The ancient texts that tell their secrets to UNC Charlotte researcher John C. Reeves inhabit the twilight realms of cosmic arcana, apocalyptic fervor, and religious dualism of Late Antiquity and the Medieval Era.
“It’s really the thrill of solving mysteries that keeps me going,” says Reeves, UNC Charlotte Blumenthal Professor of Judaic Studies and Professor of Religious Studies.
Reeves’ research agenda is broadly construed, focused on the study of the religions practiced in the Mediterranean world, the Near East, and Iran from roughly 600 BCE through the Middle Ages. Much of his work takes place at the margins of conventionally conceived categories, exploring the overlaps and commonalities discernible among a host of Near Eastern fringe groups.
“One of the main focuses that I’ve been doing over the course of my career is to try to cross boundaries into different religions and not leave them in hermetically sealed containers from one another,” Reeves says. “That is because they all interacted with each other in much more intimate ways than we are normally accustomed to thinking about.”
In 2015-16, Reeves received a prestigious American Council of Learned Societies Fellowship for a project concentrating upon the history of the transmission of ancient Jewish literary texts and non-canonical lore among a variety of Near Eastern religious communities and movements during late antiquity and the early medieval period.
In a recent paper that is in press, “Moses at the Margins of Space and Time,” Reeves considers figures such as Moses and aspects of his death, along with Jewish, Christian, and Muslim scriptures and legends, to show how they have interacted with one another in their respective realms of beliefs.
“One of the things I’ve been fascinated with is the literary development of religious characters, like a Moses or a David or an Adam and Eve, and how they look, are interpreted, and have developed in these different traditions,” Reeves says. “Sometimes there is a version of a biblical story like we have in the book of Genesis that carries almost the opposite message from how the Jewish Bible or the Christian Bible or the Quran tells the story.”
Reeves now is pursuing three separate monograph projects. The first is a new annotated translation of the Syriac Cave of Treasures, along with closely affiliated literature in Syriac, Arabic, and Ethiopic. Reeves contends that the Cave of Treasures is more influential than the Bible in terms of understanding how what ancient history was presented in the Eastern Christian and Islamic worlds.
“The impact that the Cave of Treasures has had is far-reaching,” Reeves says. “Though produced in Syriac, it’s been picked up by various groups, including Muslim and Christian writers in Arabic, as well as the Armenians and Georgians, the Coptic church in Egypt, and the Ethiopic orthodox church in Ethiopia. A lot of this information has never been translated into English, and I decided that it needed to happen.”
The second project is a synthetic study entitled “Shades of Light and Darkness: Chaldean Dualism, Gnosis, and the Islamicate Milieu.” More of a continuation of the kind of work he has been doing over the course of his career, this study focuses on how “gnostic” forms of religiosity in the East have influenced certain currents in Judaism, Christianity and Islamic sources.
The third project is a compilation and analysis he is completing with Annette Yoshiko Reed of the University of Pennsylvania on a massive library of literature associated with the biblical character Enoch which he has gleaned from Greek, Latin, Hebrew, Aramaic, Syriac, and Arabic language sources.
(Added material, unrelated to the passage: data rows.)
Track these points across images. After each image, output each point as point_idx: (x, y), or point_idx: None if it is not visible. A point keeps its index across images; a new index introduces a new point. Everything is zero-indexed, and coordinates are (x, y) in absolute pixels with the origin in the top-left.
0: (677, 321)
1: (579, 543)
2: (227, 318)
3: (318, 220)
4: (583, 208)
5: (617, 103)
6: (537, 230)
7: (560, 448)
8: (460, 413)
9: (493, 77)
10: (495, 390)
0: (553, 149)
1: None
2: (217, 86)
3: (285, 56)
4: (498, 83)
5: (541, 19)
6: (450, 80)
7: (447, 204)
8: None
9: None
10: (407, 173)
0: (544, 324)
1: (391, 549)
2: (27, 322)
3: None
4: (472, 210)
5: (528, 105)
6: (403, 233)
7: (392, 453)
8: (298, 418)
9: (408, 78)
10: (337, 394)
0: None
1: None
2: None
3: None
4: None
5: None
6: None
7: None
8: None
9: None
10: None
“The Enoch project is one that I’ve been working on for the last 25 years,” Reeves says. “It consists of a collection of literature that’s either attributed to Enoch, or in some cases, just literature about Enoch that I’ve extracted from Jewish, Christian, Muslim, and gnostic sources from the Dead Sea Scrolls up to about the time of Christopher Columbus.”
Reeves emphasizes the importance of exploring the connections between different religions in the past, and the implications for today.
“With Enoch especially, a lot of the literature is along the lines of astronomical, astrological, and medical content that stands at the threshold of the beginning of scientific investigation in the West,” Reeves says. “So to be able to trace how Enochic literature has passed between religious traditions or between thinkers across these religious divides is not only significant to our history, but it shows us that there is no reason the interactions between religions shouldn’t continue in today’s world.”